Reloading the same page drives memory usage up until the workers die

I’m (now) on Django 4.0.1 and deploying to Google App Engine instance class B2. I’ve been having problems with my worker processes regularly quitting and getting restarted. I finally was able to find a debugging message explaining that they are being terminated due to OOM:

2022-01-26 12:38:05.664 PST Exceeded soft memory limit of 512 MB with 515 MB after servicing 86 requests total. Consider setting a larger instance class in app.yaml.
2022-01-26 12:38:05.664 PST After handling this request, the process that handled this request was found to be using too much memory and was terminated. This is likely to cause a new process to be used for the next request to your application. If you see this message frequently, you may have a memory leak in your application or may be using an instance with insufficient memory. Consider setting a larger instance class in app.yaml.

If I reload one of my particularly intensive pages several times in a row I can kill the workers within 2-4 page loads. I have a couple questions here:

  1. Why would the memory usage increase over time? If responding to a single request required more than 512 MB this would make sense, but if that were the case my page would never be able to load. Is there some way I could be leaking memory so that after this (admittedly somewhat heavy) page is loaded I’m not releasing the memory? Aside from pandas I’m not really using any external libraries. How is it even possible to leak memory in a python app like this?

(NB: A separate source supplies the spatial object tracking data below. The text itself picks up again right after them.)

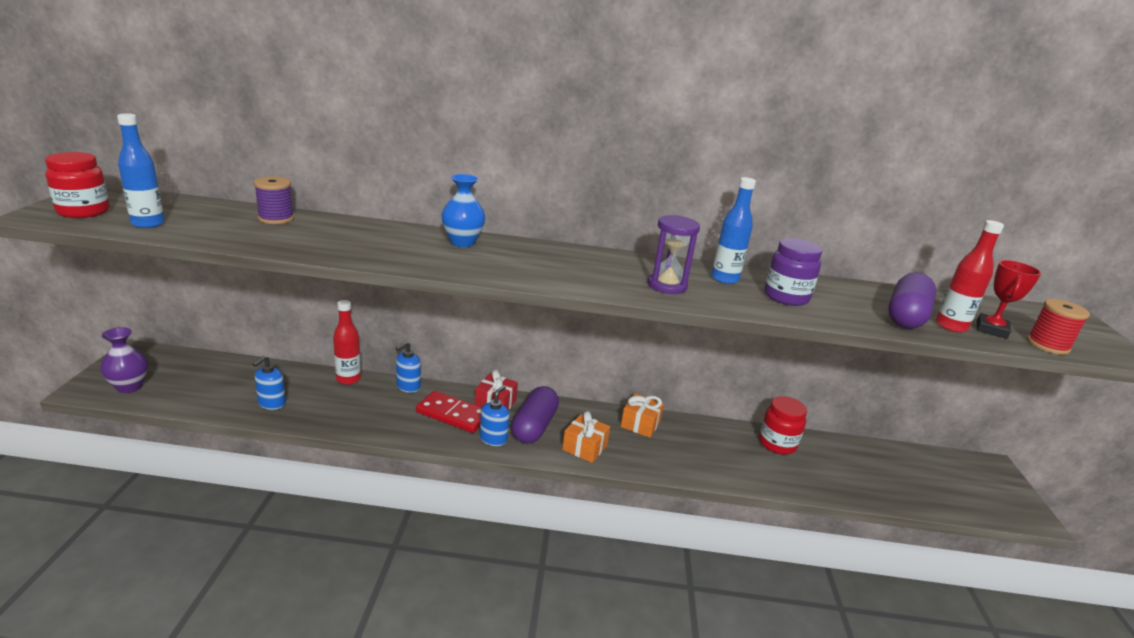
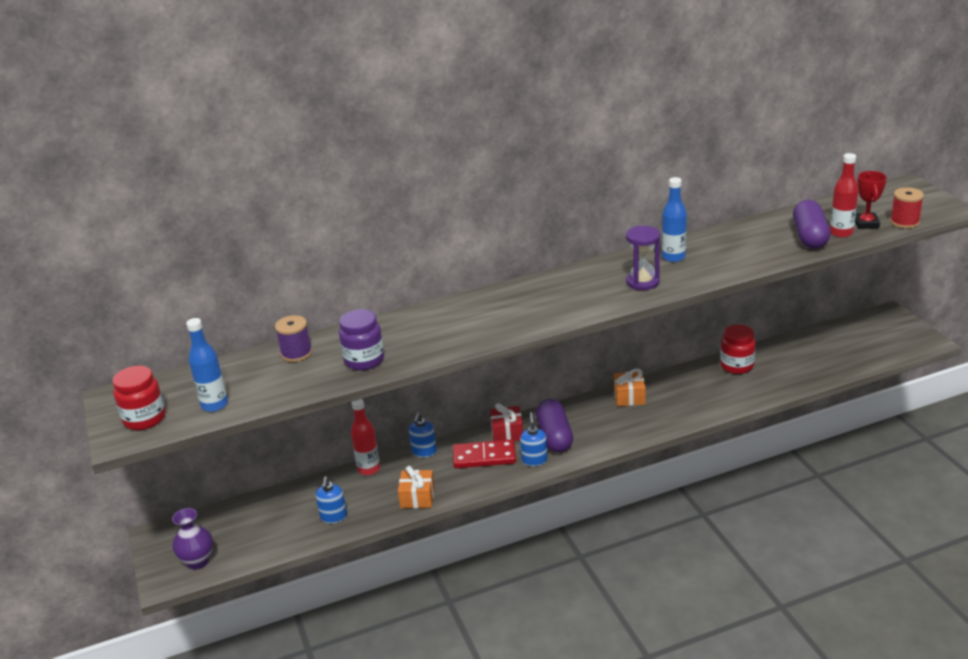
camera: 20 degrees left, 5 degrees up
blue vase [442,174,485,247] -> none
orange gift [562,411,610,463] -> orange gift moved to [398,466,435,508]
purple jar [764,238,822,306] -> purple jar moved to [339,309,384,371]

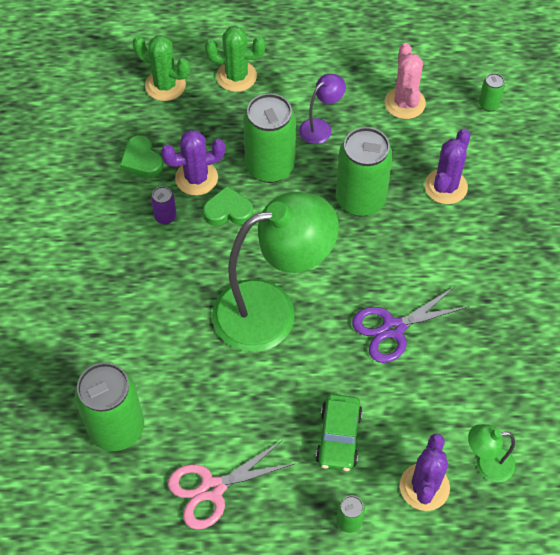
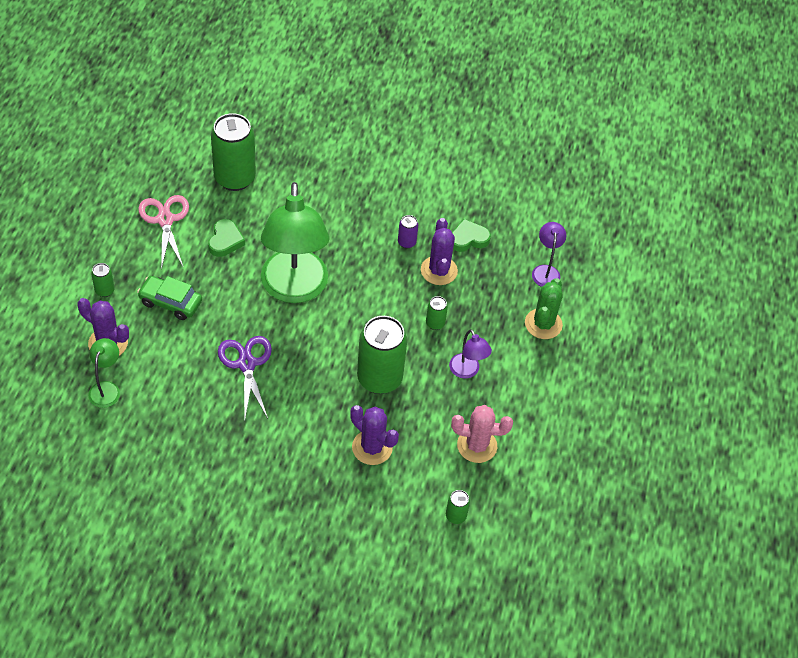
camera: 100 degrees right, 5 degrees down
green cactus [132,35,190,101] -> purple lamp [532,222,566,287]
green heart [203,186,253,226] -> green heart moved to [208,219,245,257]
green can [243,93,296,183] -> green can [426,296,448,330], size x0.44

  2. On my laptop I’m not encountering this issue, probably because I have a lot more memory than the instance running out on GAE. Is there a way to see where all of my memory is going? I’m using PyCharm Professional for an IDE but it’s not clear how to leverage it to figure out where my memory is going. How would you recommend beginning the debugging process here? Considering that I’m blowing past 512 MB in just a couple reloads of this page, there has to be something pretty dramatic going on that uses memory.

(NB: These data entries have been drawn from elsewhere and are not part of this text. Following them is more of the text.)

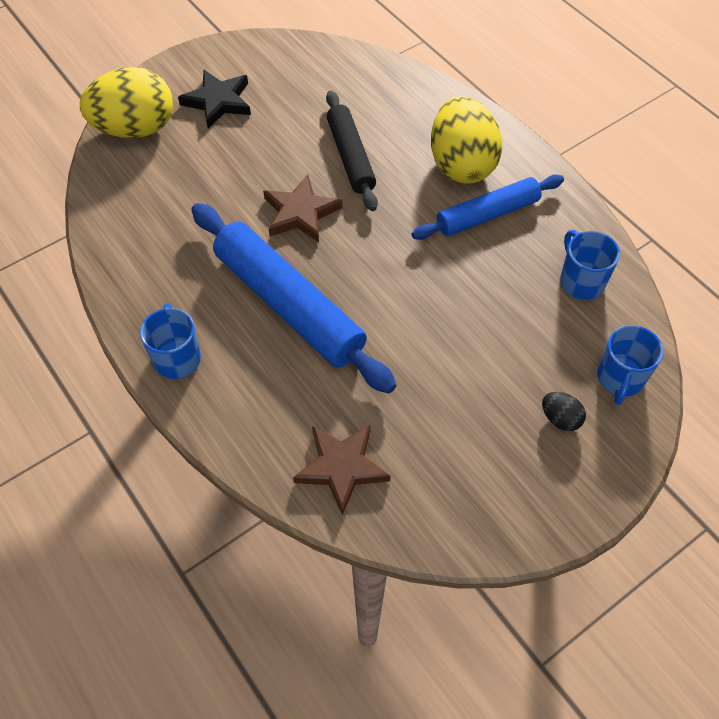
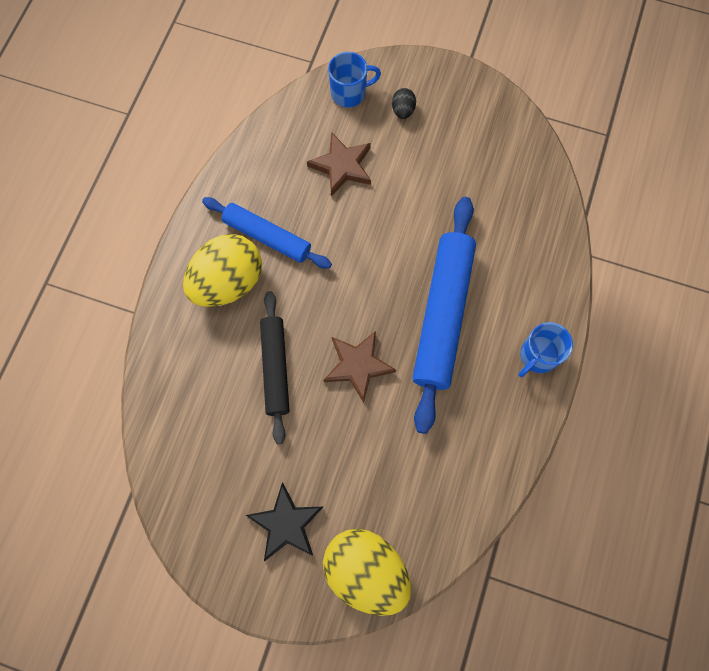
camera: 125 degrees left, 15 degrees up
brown star [293,425,391,515] -> brown star moved to [307,132,371,196]
black rolling pin [326,90,378,211] -> black rolling pin turned 45 degrees counterclockwise [260,291,290,444]
blue mug [560,230,620,300] -> none

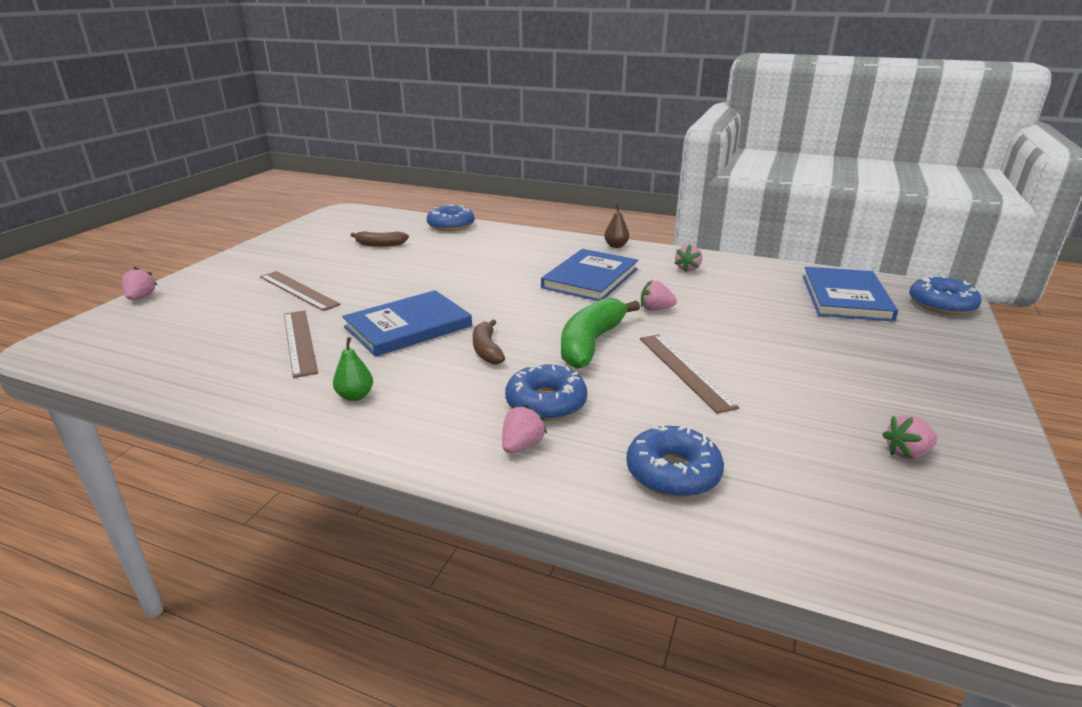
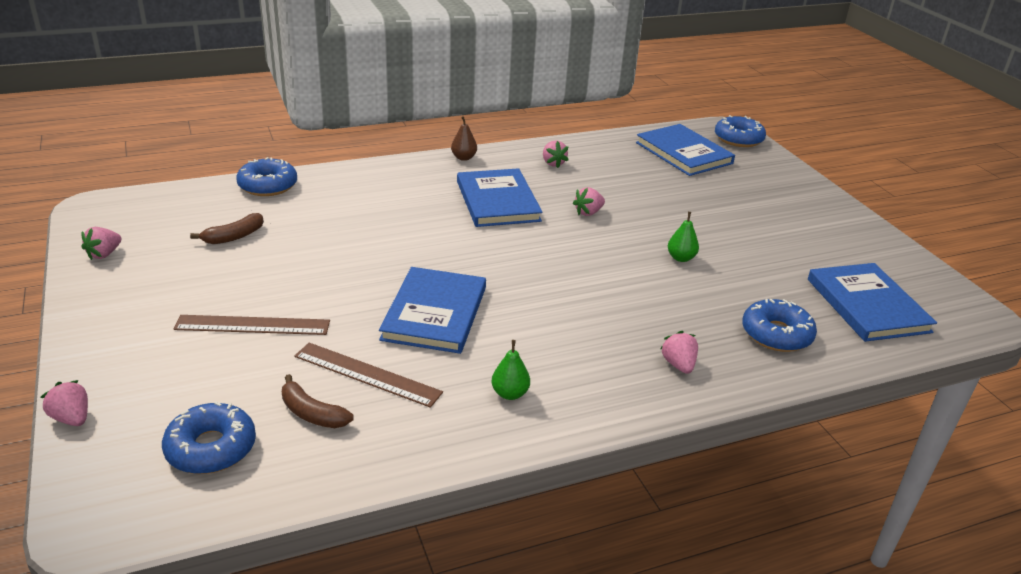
camera: 45 degrees left, 5 degrees up
brown banana [473,319,505,364] -> brown banana moved to [282,374,354,428]
blue donut [505,364,587,421] -> blue donut moved to [162,402,256,474]
green banana [561,297,640,369] -> none
brown ruler [640,334,739,414] -> green pear [668,212,699,262]
pink strawberry [882,415,937,459] -> pink strawberry moved to [81,227,121,260]
none -> blue book [808,263,937,342]

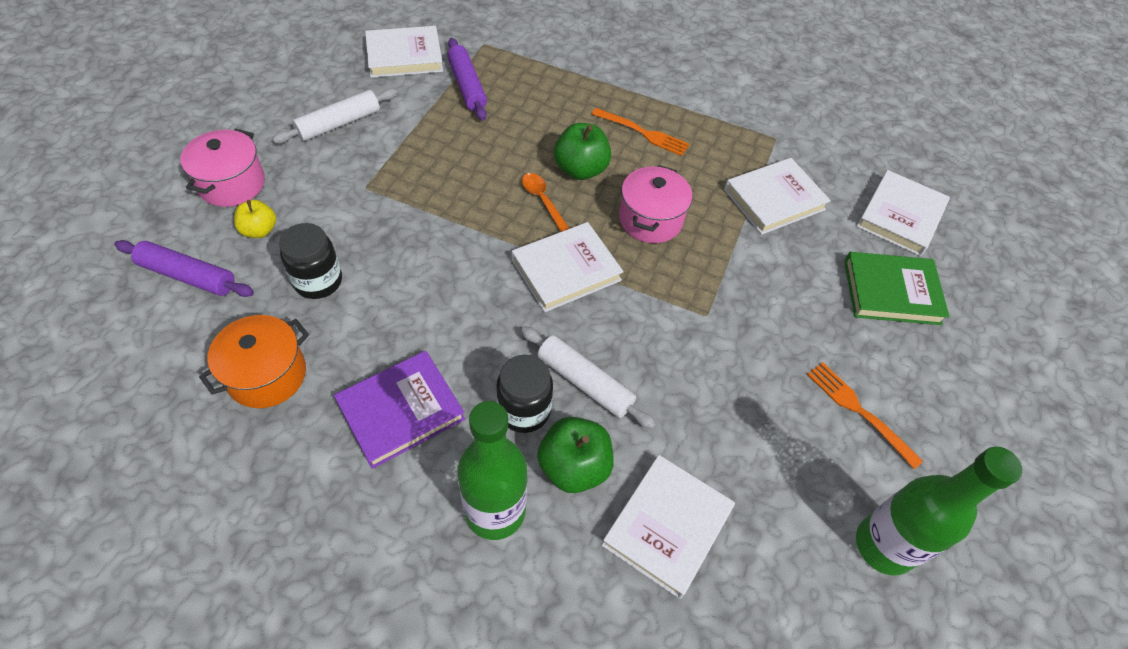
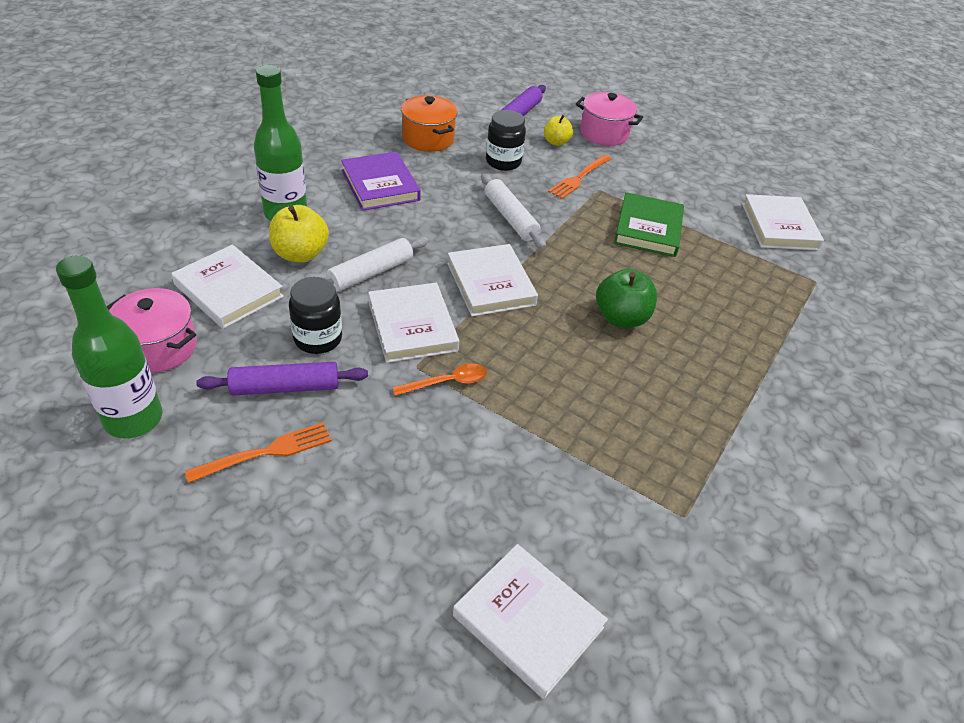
camera: 100 degrees right, 10 degrees down
white rolling pin [272,88,397,143] -> white rolling pin moved to [481,173,546,249]
purple rolling pin [447,38,487,121] -> purple rolling pin moved to [196,362,368,395]
black jar [496,355,553,433] -> black jar moved to [289,277,342,354]
orange spoon [522,173,570,232] -> orange spoon moved to [392,363,487,396]
green apple [537,417,614,493] -> yellow apple [269,205,329,263]
orange fork [592,108,689,156] -> orange fork moved to [548,155,611,199]
pink pot [619,165,692,243] -> pink pot moved to [107,288,197,373]
white book [724,158,831,235] -> white book moved to [368,283,459,363]
green book [844,252,950,325] -> green book moved to [614,192,684,257]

  3. Are there any really dangerous anti-patterns w/ the ORM that could increase memory usage in this way? I enabled QueryCountMiddleware to keep track of the number of queries, and the numbers aren’t too crazy. I wonder if there is something systematically wrong because although I can trigger the OOM faster with a couple very intensive pages I eventually watch the workers crash and reboot on their own without going into these corners of the app.

Thanks for the help, people have been really wonderful in this forum and I appreciate it.

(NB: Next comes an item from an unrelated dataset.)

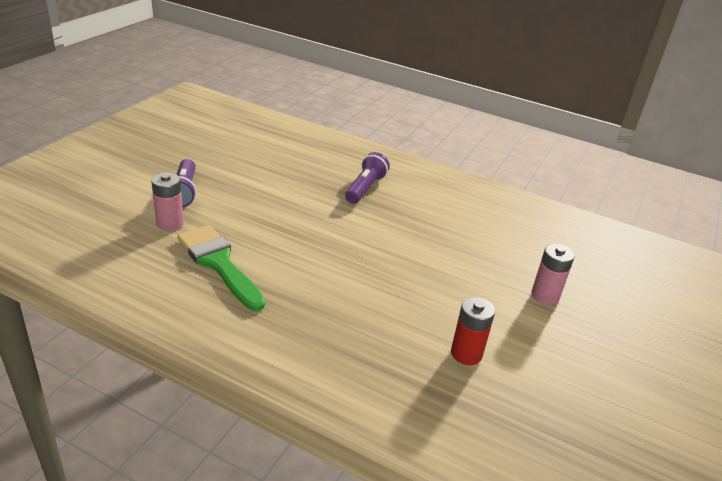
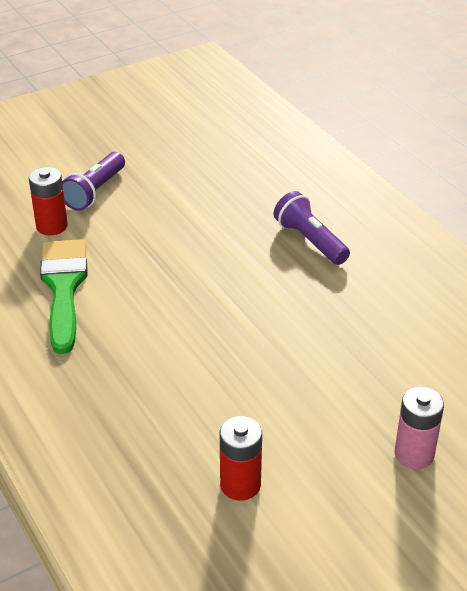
camera: 35 degrees right, 5 degrees up
pink battery [151,172,184,231] -> red battery [29,167,68,235]
purple flashlight [345,152,390,204] -> purple flashlight turned 90 degrees counterclockwise [274,191,350,265]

The short answer is “Yes, it’s very easy to blow by 512 MB”, and “Yes, there are reasons why the garbage collector may not free all the memory being used”, and “Yes, external libraries (such as pandas) can be a significant contributing factor”, and “Yes, large queries can very much eat up the memory.”

There are reasons why tools such as uwsgi have options like max-requests to restart a worker periodically.

See the Python gc module for some facilities available for tracking memory usage.

After a request is rendered, how could we hold onto memory in a queryset or a data frame? All of the local variables are out of scope at that point, shouldn’t it fairly straightforward? (Clearly not, I suppose my question is how is this happening).

Unfortunately, the type of detailed answer you may be looking for is
(A) At or beyond my personal knowledge
(B) Far more intricate a topic than what would be suitable here.

I take a very pragmatic approach to such things.
I know it happens.
I’ve read enough about it to have a general feel why.
I know what to do about it as far as it affects me - and yes, in this case it translates to “throwing hardware at the problem”.
And I let it go at that because I generally have more urgent items to address.

There are enough resources out there, documentation, blog posts, etc, to where you should be able to find the answers you’re looking for, and your options for solving them.

Just keep in mind that this is a Python issue more than just being a Django issue. Any long-running non-trivial Python program doing a lot of object creation will tend to grow larger than you might otherwise expect.